Records:
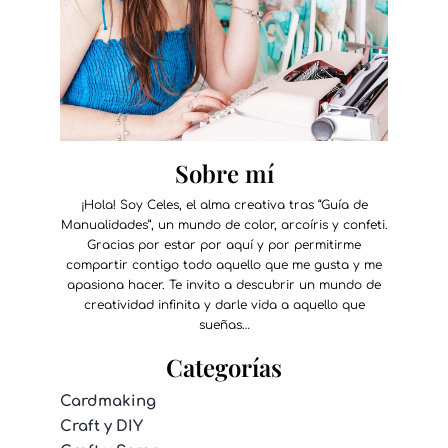
Sobre mí
¡Hola! Soy Celes, el alma creativa tras “Guía de
Manualidades”, un mundo de color, arcoíris y confeti.
Gracias por estar por aquí y por permitirme
compartir contigo todo aquello que me gusta y me
apasiona hacer. Te invito a descubrir un mundo de
creatividad infinita y darle vida a aquello que
sueñas…
Categorías
Cardmaking
Craft y DIY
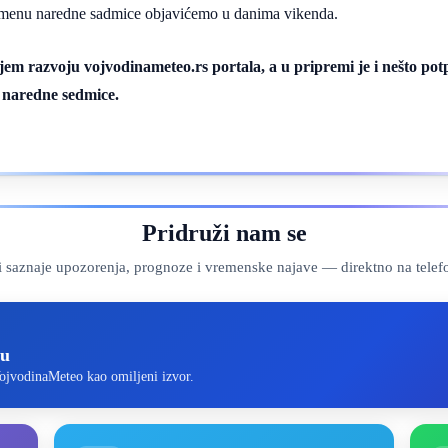
emenu naredne sadmice objavićemo u danima vikenda.
m razvoju vojvodinameteo.rs portala, a u pripremi je i nešto potp
m naredne sedmice.
Pridruži nam se
ji saznaje upozorenja, prognoze i vremenske najave — direktno na telef
-u
ojvodinaMeteo kao omiljeni izvor.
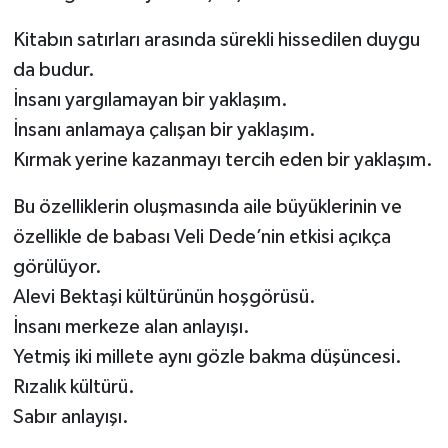
Kitabın satırları arasında sürekli hissedilen duygu
da budur.
İnsanı yargılamayan bir yaklaşım.
İnsanı anlamaya çalışan bir yaklaşım.
Kırmak yerine kazanmayı tercih eden bir yaklaşım.
Bu özelliklerin oluşmasında aile büyüklerinin ve
özellikle de babası Veli Dede’nin etkisi açıkça
görülüyor.
Alevi Bektaşi kültürünün hoşgörüsü.
İnsanı merkeze alan anlayışı.
Yetmiş iki millete aynı gözle bakma düşüncesi.
Rızalık kültürü.
Sabır anlayışı.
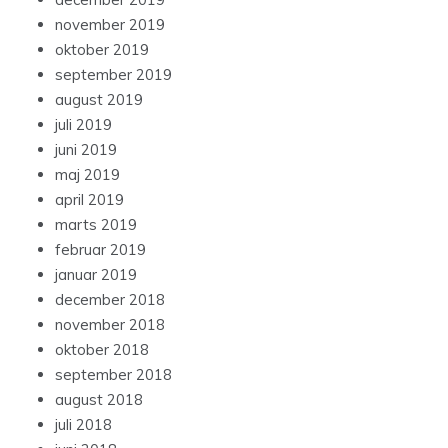
november 2019
oktober 2019
september 2019
august 2019
juli 2019
juni 2019
maj 2019
april 2019
marts 2019
februar 2019
januar 2019
december 2018
november 2018
oktober 2018
september 2018
august 2018
juli 2018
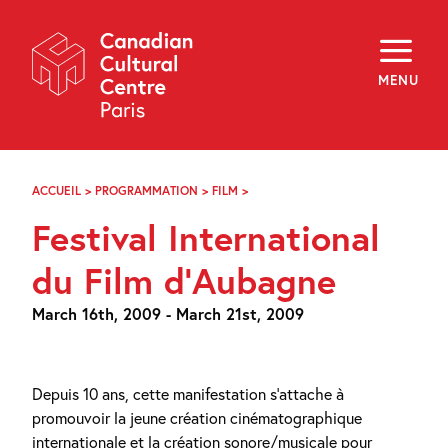
Skip
Navigation
About
Programming
MENU
Off-Site
Explore
Education
Newsletter
Archives
ACCUEIL
>
PROGRAMMATION
>
FILM
>
FESTIVAL
Visit
INTERNATIONAL
Festival International
DU
FILM
f
i
y
D’AUBAGNE
du Film d’Aubagne
FR
EN
March 16th, 2009 - March 21st, 2009
Depuis 10 ans, cette manifestation s’attache à
promouvoir la jeune création cinématographique
internationale et la création sonore/musicale pour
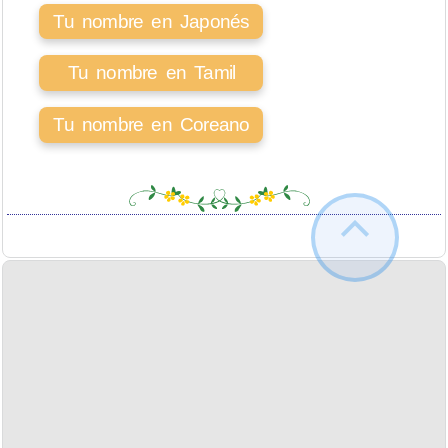
Tu nombre en Japonés
Tu nombre en Tamil
Tu nombre en Coreano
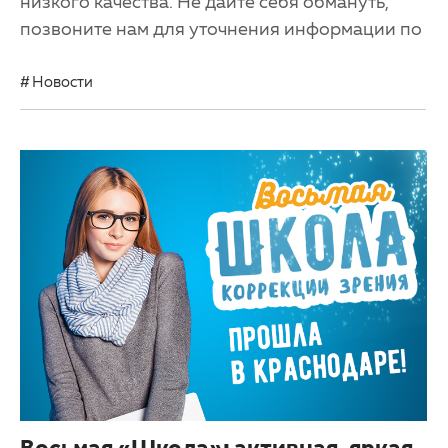
низкого качества. Не дайте себя обмануть,
позвоните нам для уточнения информации по
Новости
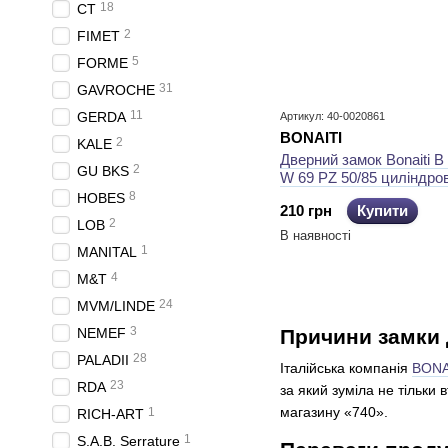
18
CT
2
FIMET
5
FORME
31
GAVROCHE
11
GERDA
Артикул: 40-0020861
BONAITI
2
KALE
Дверний замок Bonaiti 
2
GU BKS
W 69 PZ 50/85 циліндро
8
HOBES
210 грн
Купити
2
LOB
В наявності
1
MANITAL
4
M&T
24
MVM/LINDE
3
NEMEF
Причини замки 
28
PALADII
Італійська компанія
BONA
23
RDA
за який зуміла не тільки 
магазину «740».
1
RICH-ART
1
S.A.B. Serrature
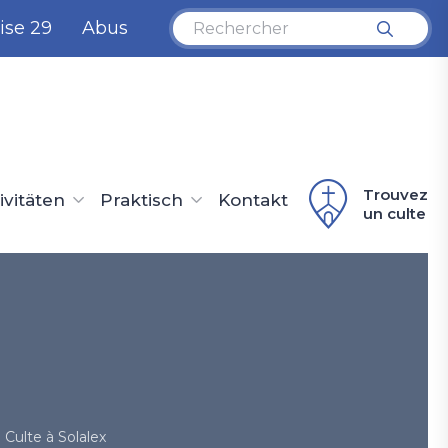
ise 29
Abus
Trouvez
ivitäten
Praktisch
Kontakt
un culte
Culte à Solalex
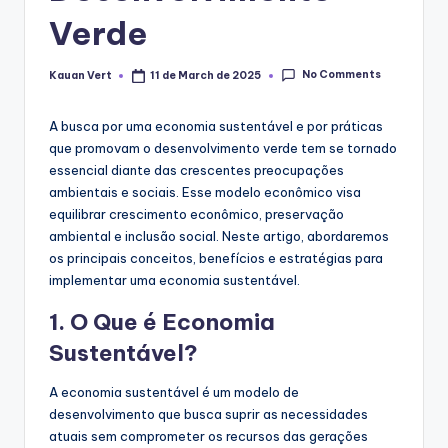
Verde
No Comments
Kauan Vert
11 de March de 2025
Posted
by
A busca por uma economia sustentável e por práticas
que promovam o desenvolvimento verde tem se tornado
essencial diante das crescentes preocupações
ambientais e sociais. Esse modelo econômico visa
equilibrar crescimento econômico, preservação
ambiental e inclusão social. Neste artigo, abordaremos
os principais conceitos, benefícios e estratégias para
implementar uma economia sustentável.
1. O Que é Economia
Sustentável?
A economia sustentável é um modelo de
desenvolvimento que busca suprir as necessidades
atuais sem comprometer os recursos das gerações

Your instructions: Leave the images out and transcribe the rest of the material exactly.

Result of the task:
Sobre mí
¡Hola! Soy Celes, el alma creativa tras “Guía de
Manualidades”, un mundo de color, arcoíris y confeti.
Gracias por estar por aquí y por permitirme
compartir contigo todo aquello que me gusta y me
apasiona hacer. Te invito a descubrir un mundo de
creatividad infinita y darle vida a aquello que
sueñas…
Categorías
Cardmaking
Craft y DIY
emenu naredne sadmice objavićemo u danima vikenda.
m razvoju vojvodinameteo.rs portala, a u pripremi je i nešto potp
m naredne sedmice.
Pridruži nam se
ji saznaje upozorenja, prognoze i vremenske najave — direktno na telef
-u
ojvodinaMeteo kao omiljeni izvor.
Kitabın satırları arasında sürekli hissedilen duygu
da budur.
İnsanı yargılamayan bir yaklaşım.
İnsanı anlamaya çalışan bir yaklaşım.
Kırmak yerine kazanmayı tercih eden bir yaklaşım.
Bu özelliklerin oluşmasında aile büyüklerinin ve
özellikle de babası Veli Dede’nin etkisi açıkça
görülüyor.
Alevi Bektaşi kültürünün hoşgörüsü.
İnsanı merkeze alan anlayışı.
Yetmiş iki millete aynı gözle bakma düşüncesi.
Rızalık kültürü.
Sabır anlayışı.
november 2019
oktober 2019
september 2019
august 2019
juli 2019
juni 2019
maj 2019
april 2019
marts 2019
februar 2019
januar 2019
december 2018
november 2018
oktober 2018
september 2018
august 2018
juli 2018
Skip
Navigation
About
Programming
MENU
Off-Site
Explore
Education
Newsletter
Archives
ACCUEIL
>
PROGRAMMATION
>
FILM
>
FESTIVAL
Visit
INTERNATIONAL
Festival International
DU
FILM
f
i
y
D’AUBAGNE
du Film d’Aubagne
FR
EN
March 16th, 2009 - March 21st, 2009
Depuis 10 ans, cette manifestation s’attache à
promouvoir la jeune création cinématographique
internationale et la création sonore/musicale pour
Tu nombre en Japonés
Tu nombre en Tamil
Tu nombre en Coreano
низкого качества. Не дайте себя обмануть,
позвоните нам для уточнения информации по
Новости
18
CT
2
FIMET
5
FORME
31
GAVROCHE
11
GERDA
Артикул: 40-0020861
BONAITI
2
KALE
Дверний замок Bonaiti 
2
GU BKS
W 69 PZ 50/85 циліндро
8
HOBES
210 грн
Купити
2
LOB
В наявності
1
MANITAL
4
M&T
24
MVM/LINDE
3
NEMEF
Причини замки 
28
PALADII
Італійська компанія
BONA
23
RDA
за який зуміла не тільки 
магазину «740».
1
RICH-ART
1
S.A.B. Serrature
ise 29
Abus
Trouvez
ivitäten
Praktisch
Kontakt
un culte
Culte à Solalex
Verde
No Comments
Kauan Vert
11 de March de 2025
Posted
by
A busca por uma economia sustentável e por práticas
que promovam o desenvolvimento verde tem se tornado
essencial diante das crescentes preocupações
ambientais e sociais. Esse modelo econômico visa
equilibrar crescimento econômico, preservação
ambiental e inclusão social. Neste artigo, abordaremos
os principais conceitos, benefícios e estratégias para
implementar uma economia sustentável.
1. O Que é Economia
Sustentável?
A economia sustentável é um modelo de
desenvolvimento que busca suprir as necessidades
atuais sem comprometer os recursos das gerações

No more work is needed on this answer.